Did this land?

Knowledge Base and RAG - On-Device Document Search

Each Off Grid project can have its own knowledge base. Upload PDFs, text files, or code - the app processes them entirely on-device and makes them searchable in your conversations.

This is Retrieval-Augmented Generation (RAG) running completely locally. No document leaves your device.


How it works

Your document
  → Text extraction (PDF or plain text)
  → Chunking (paragraph-aware, with sliding-window fallback)
  → Embedding (all-MiniLM-L6-v2-Q8_0.gguf, bundled with app)
  → Stored in SQLite on-device

When you ask a question:
  → Your question is embedded with the same MiniLM model
  → Cosine similarity scored against all chunks
  → Top-K most relevant chunks passed to the LLM as context
  → LLM answers using your document as a source

The search_knowledge_base tool is automatically injected into any project conversation when the project has documents. Compatible models call it automatically when they need information from your documents.


Setting up a knowledge base

  1. Open Off Grid → Projects
  2. Create a new project or tap an existing one
  3. Tap Knowledge BaseAdd Document
  4. Select a PDF or text file from your device

Off Grid extracts the text and runs it through the embedding pipeline. This takes a few seconds per document depending on length.

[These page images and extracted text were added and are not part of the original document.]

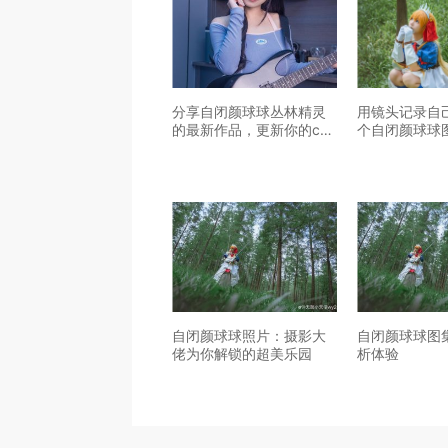
分享自闭颜球球丛林精灵
用镜头记录自
的最新作品，更新你的cos
个自闭颜球球
观念
品助你一臂之
自闭颜球球照片：摄影大
自闭颜球球图
佬为你解锁的超美乐园
析体验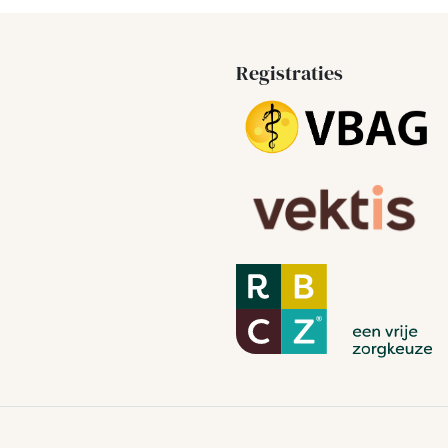
Registraties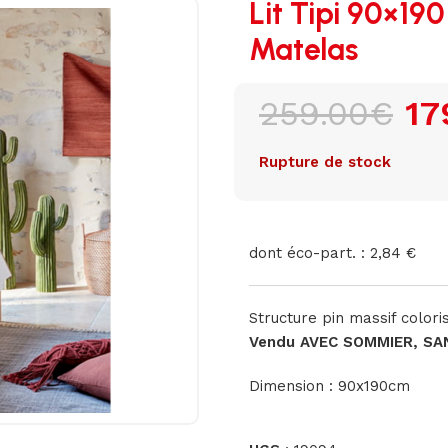
Lit Tipi 90×19
Matelas
259.00
€
17
Rupture de stock
dont éco-part. : 2,84 €
Structure pin massif coloris
Vendu AVEC SOMMIER, SA
Dimension : 90x190cm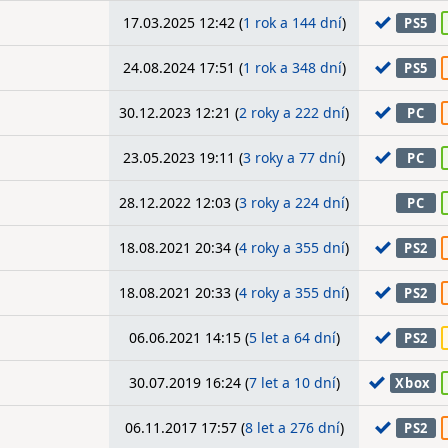
17.03.2025 12:42 (
1 rok a 144 dní
)
PS5
24.08.2024 17:51 (
1 rok a 348 dní
)
PS5
30.12.2023 12:21 (
2 roky a 222 dní
)
PC
23.05.2023 19:11 (
3 roky a 77 dní
)
PC
28.12.2022 12:03 (
3 roky a 224 dní
)
PC
18.08.2021 20:34 (
4 roky a 355 dní
)
PS2
18.08.2021 20:33 (
4 roky a 355 dní
)
PS2
06.06.2021 14:15 (
5 let a 64 dní
)
PS2
30.07.2019 16:24 (
7 let a 10 dní
)
Xbox
06.11.2017 17:57 (
8 let a 276 dní
)
PS2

Supported document formats

  • PDF - native text extraction via platform APIs (PDFKit on iOS, PdfRenderer on Android)
  • Text files - .txt, .md, .log
  • Code files - .py, .js, .ts, .java, .swift, .kt, .go, .rs, .sql, .sh, and more
  • Data files - .csv, .json, .xml, .yaml, .toml, .html

Using the knowledge base in conversation

Once documents are added, compatible models will call search_knowledge_base automatically when they need to retrieve information. You’ll see the tool call inline in the chat.

You can also trigger it explicitly:

“Search my knowledge base for anything about onboarding flow”

“Based on the uploaded architecture doc, explain how the download service works”


Embedding model

all-MiniLM-L6-v2-Q8_0.gguf - ships bundled with Off Grid (~24MB). It’s always available, no download required, and runs fast enough that embedding a 20-page PDF takes under 10 seconds on a modern phone.


Any model that supports tool calling can use the knowledge base. See the Tool Calling guide for the full list of compatible models.